I kind of regret teaching him shake though because now whenever he wants something I get slapped with a paw, lol.


----------



## doggiedad (Dec 2, 2007)

nice training. when he's ready teach him to heel on
either side with or without a leash. teach him to give
his left and right paw. seeing the effect of training 
really feels good.


----------



## FrankieC (Aug 15, 2012)

That is awesome. Berlin is one sharp cookie


----------



## gsdlover91 (Jul 21, 2012)

FrankieC said:


> That is awesome. Berlin is one sharp cookie


Thanks!!  He is indeed! 



doggiedad said:


> nice training. when he's ready teach him to heel on
> either side with or without a leash. teach him to give
> his left and right paw. seeing the effect of training
> really feels good.


Thanks! I have been working on heeling, it is going nicely, he still tries to walk ahead a bit, but he is getting alot better. And he knows how to give left and right paw  The effect of training really does feel good, you are right!! Its great to see all your time and dedication and work with your GSD pay off 



Carriesue said:


> Yay Berlin! GSD's are so much fun to work with.  I'm doing the same with Ollie, though keeping him tethered to me all the time is a right pain in me arse! He's a bit more independent and if I let him off he doesn't follow me around... So a big part of my training now is making ME more interesting.  NILIF is awesome and I've had such great results with it... Glad it's working for you too! I hear ya about cats... Oi.
> 
> I kind of regret teaching him shake though because now whenever he wants something I get slapped with a paw, lol.

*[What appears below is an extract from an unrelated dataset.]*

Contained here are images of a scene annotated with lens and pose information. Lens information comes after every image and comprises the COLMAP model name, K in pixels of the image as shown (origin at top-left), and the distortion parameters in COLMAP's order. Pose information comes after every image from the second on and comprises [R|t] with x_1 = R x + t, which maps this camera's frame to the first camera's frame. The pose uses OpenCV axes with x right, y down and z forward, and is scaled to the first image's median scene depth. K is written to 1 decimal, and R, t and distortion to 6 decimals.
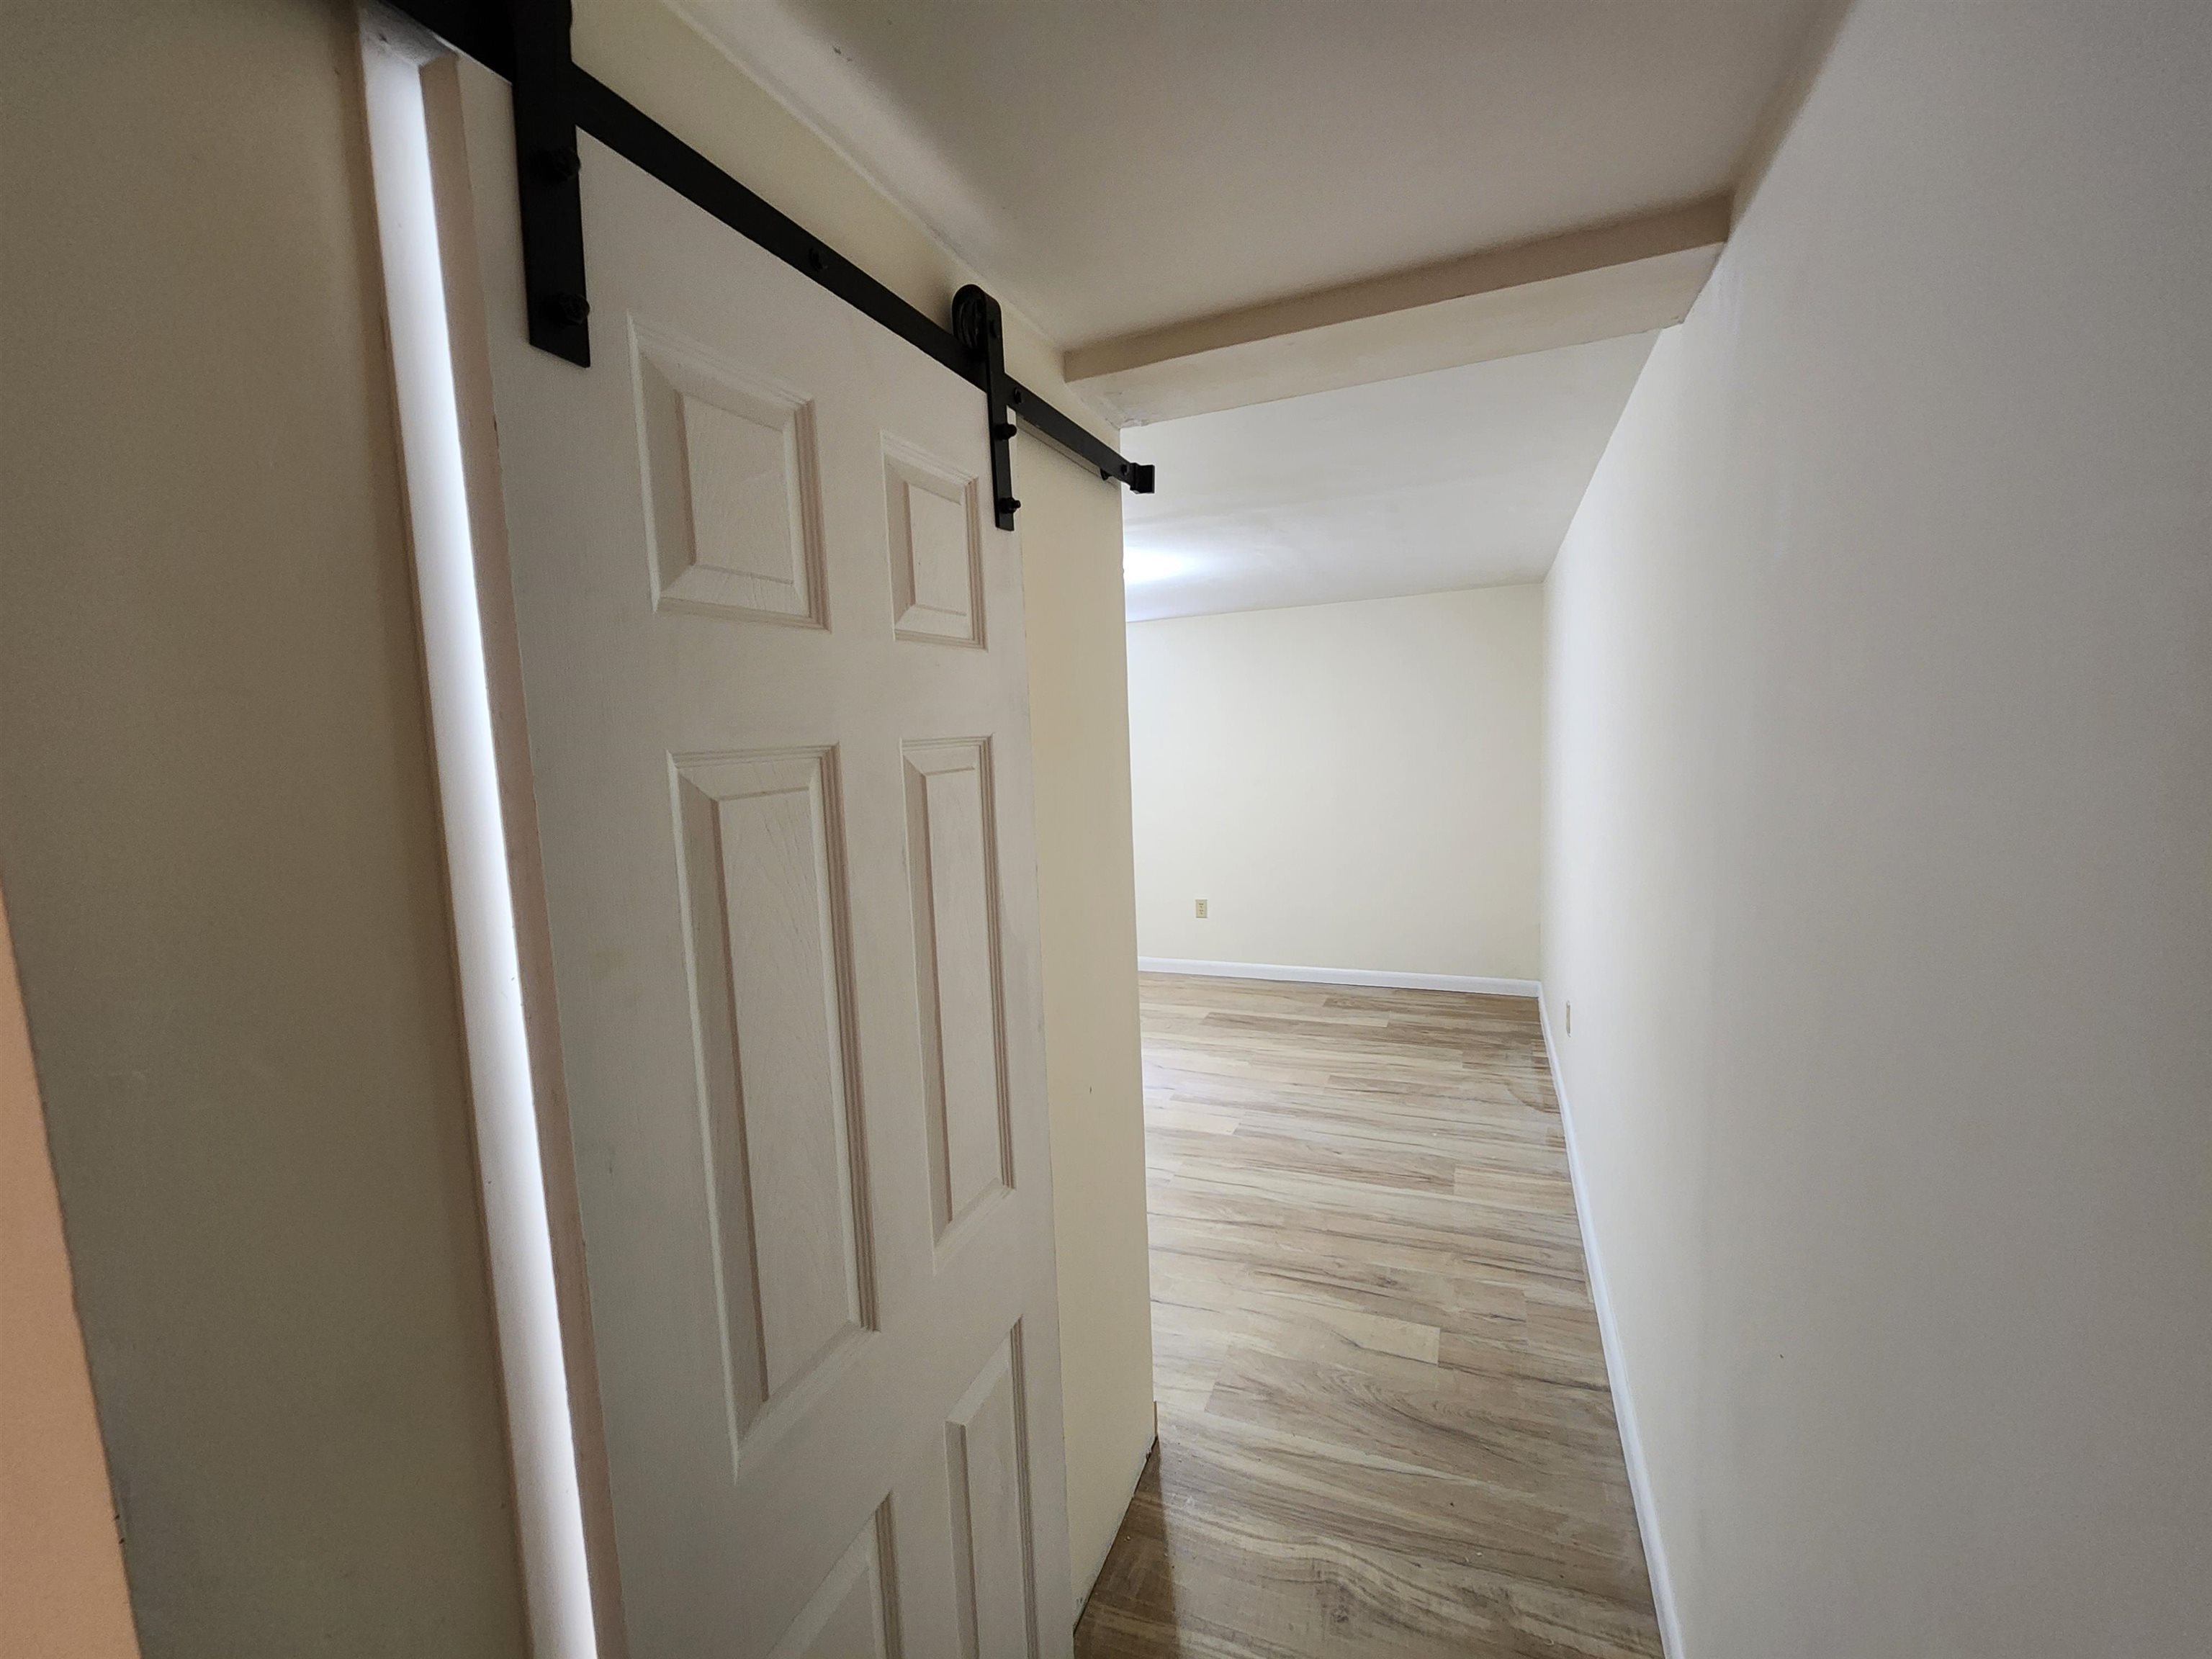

They are so fun to work with, they are just too intelligent, sometimes I think he cannot possibly be a dog. Ugh, the keeping him tethered is a pain for me too!! I don't do it all the time, but from the times I have, he has learned to naturally follow me, most of the time (if my family is home - he usually will be more interested in playing with my little brother) NILIF is awesome!! So glad I read about it on this forum. Hahahaha do you have cats as well??? How is Ollie with them??

and HAHA! Berlin does the same thing now with paw. If he wants treats he will shove his paw in my face until I pay attention to him...and I now awake with him giving paw to my bed to wake me... 



julie87 said:


> Yey  good job both of you
> 
> 
> Sent from my iPhone using Petguide.com Free App


Thank you!


----------